* Extract to read *
****
Michael Jackson Almost Recorded Jennifer Lopez’s “If You Had My Love” & Other Insights From ‘Xscape Origins’ Author Damien Shields

Mike Wass | June 3, 2015 9:00 am

A year has passed since the arrival of Michael Jackson’s second posthumous album Xscape and fans are still trying to process it. There’s no denying the appeal of hearing ‘new’ material from the greatest pop star of all time, but the project also raises a number of uncomfortable questions. For starters, where did the songs come from? How did MJ feel about them? Were they ever seriously considered for release?

Investigative journalist Damien Shields found answers to these questions (and many more) by turning to the collaborators, the engineers and producers, that worked with Michael on the original versions of the tracks that comprise Xscape. His interviews, combined with painstaking research, shape Xscape Origins — a new book that puts the focus back where it belongs. On the pop icon’s unique genius.

It’s fascinating to read about Michael’s incredible attention to detail and ability to leave even the most-seasoned producer speechless in the studio. The book also gives some insight into the incredible pressure MJ was under, particularly during the Invincible sessions where it appears that his best interests weren’t always at heart. I recently spoke with Damien about his research and he revealed another tantalizing tidbit. Namely, that the King of Pop briefly considered recording Jennifer Lopez’s debut single “If You Had My Love”! Find out more below.

I’m still not sure how I feel about the posthumous material. But your book helped me appreciate Xscape more. I know how you feel. I’m not a huge fan of a posthumous stuff, to be honest. I don’t think that’s the right tact to take… there’s a lifetime of material there. 40 years of hard work that he actually gave us that they have a chance to share with the next generation.

But, having said that, it’s their prerogative to do whatever they like with the material. The estate and Sony have every right to do it, so if they do, I just feel we should know where it comes from. I think that Michael’s art sometimes does need to be explained. It needs to be articulated why it didn’t get on certain projects, because it shouldn’t be judged as harshly as a “Billie Jean” or a “Will You Be There” or “Earth Song” — because those were the ones that Michael deemed fit for public consumption.

He didn’t deem these to be terrible songs, but at the same time, he didn’t put them on the same level of those other ones, otherwise he would have released them.

Right. How do you judge an album that the artist didn’t sign off on? I definitely wasn’t comfortable with the documentary that went with the Deluxe. That was what inspired the book a little bit, too. The fact that these producers… most of them never worked with Michael. Rodney Jerkins was an exception. All of them were show-ponying around the room, saying how they supposedly brought their greatness to Michael’s greatness and I’m just like, “You kind of just deleted Michael’s greatness and then put your own music on it. This is a Timbaland song with MJ vocals.”

Yeah, I didn’t feel too comfortable about it. People like Matt Forger, John Barnes and Michael Prince, they were the engineers of these songs. They’re the architects. They drew the blueprints. Let’s give them the credit that they deserve. Without those original versions, we don’t have the Xscape album, because those remixes can’t be done without the original versions.
****
(Data listing)
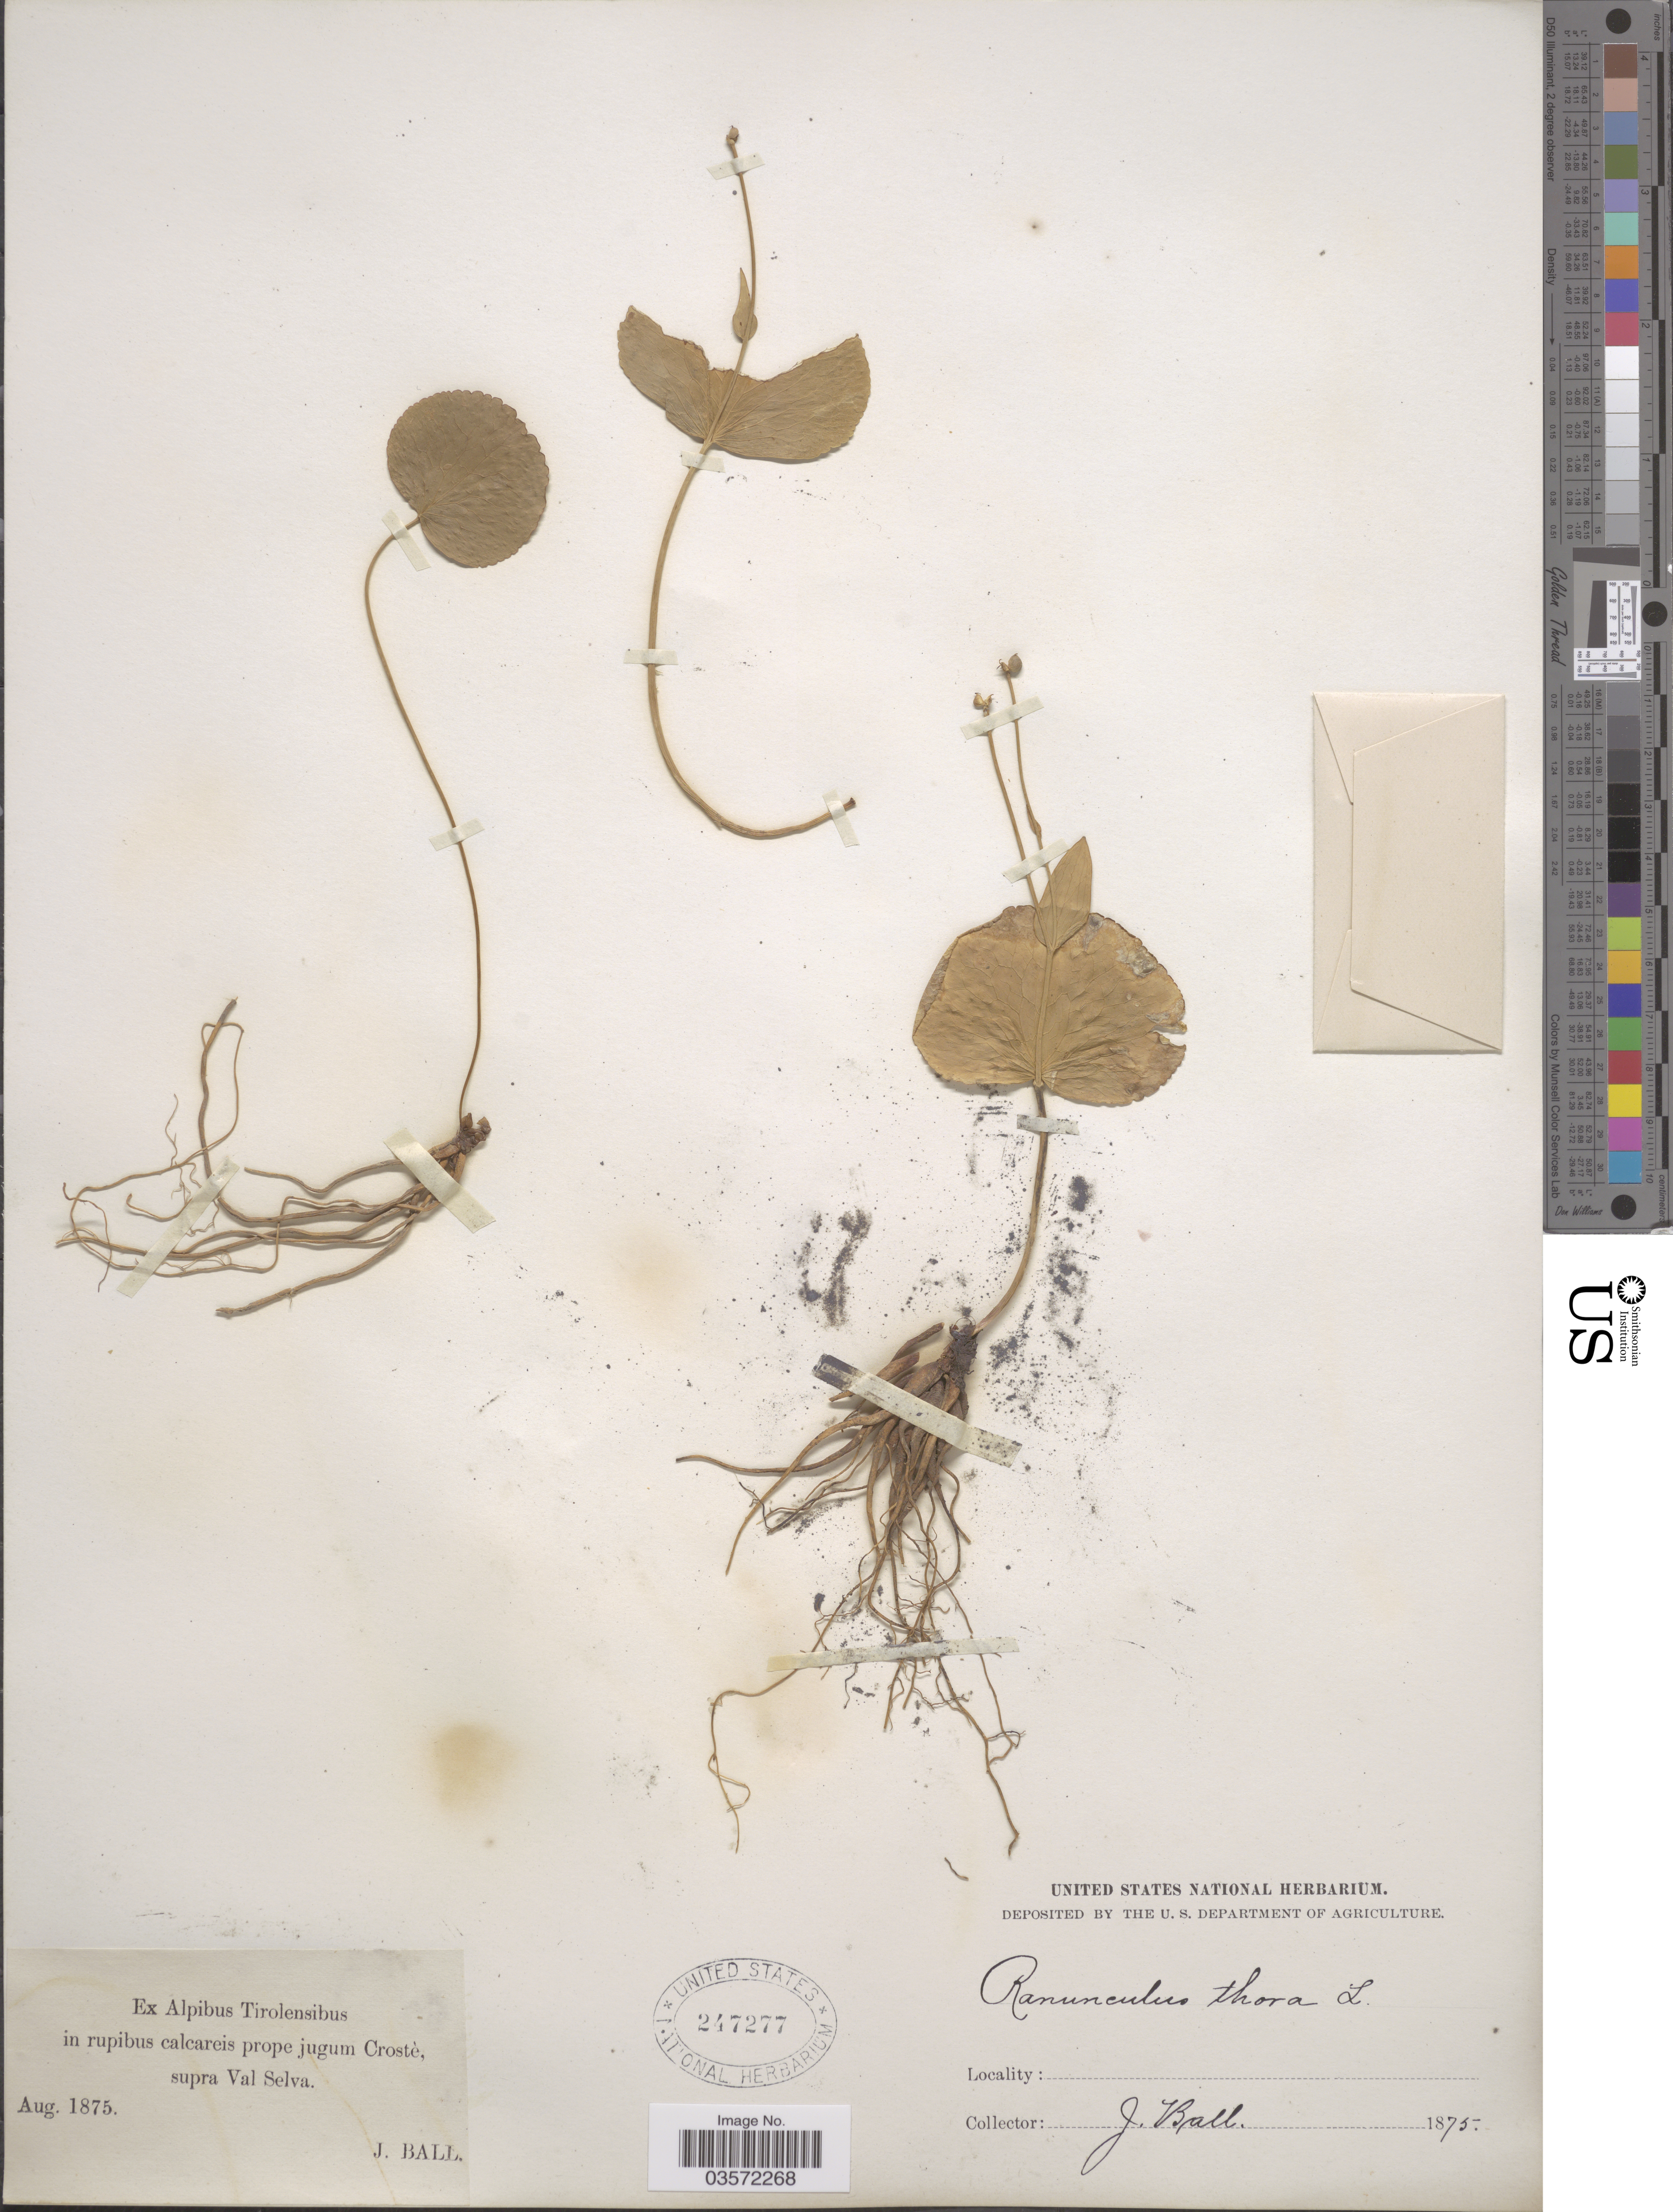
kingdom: Plantae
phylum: Tracheophyta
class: Magnoliopsida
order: Ranunculales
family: Ranunculaceae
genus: Ranunculus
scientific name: Ranunculus thora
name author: L.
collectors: J. Ball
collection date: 1875-08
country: Italy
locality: Ex Alpibus Tirolensibus in rupibus calcareis prope jugum Crostè, supra Val Selva.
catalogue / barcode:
****
* What to do *
[a] Please answer these questions about the Xscape interview:
(i) What is the name of Michael Jackson's second posthumous album?
(ii) Which Jennifer Lopez debut single did he briefly consider recording?
(iii) Which three people are named as the engineers of the original songs?
[b] Duplicate a passage from the Xscape interview: begin at the words "It’s fascinating to" and stop after "out more below.".

* The replies *
[a]
(i) Xscape
(ii) "If You Had My Love"
(iii) Matt Forger, John Barnes and Michael Prince

[b]
It’s fascinating to read about Michael’s incredible attention to detail and ability to leave even the most-seasoned producer speechless in the studio. The book also gives some insight into the incredible pressure MJ was under, particularly during the Invincible sessions where it appears that his best interests weren’t always at heart. I recently spoke with Damien about his research and he revealed another tantalizing tidbit. Namely, that the King of Pop briefly considered recording Jennifer Lopez’s debut single “If You Had My Love”! Find out more below.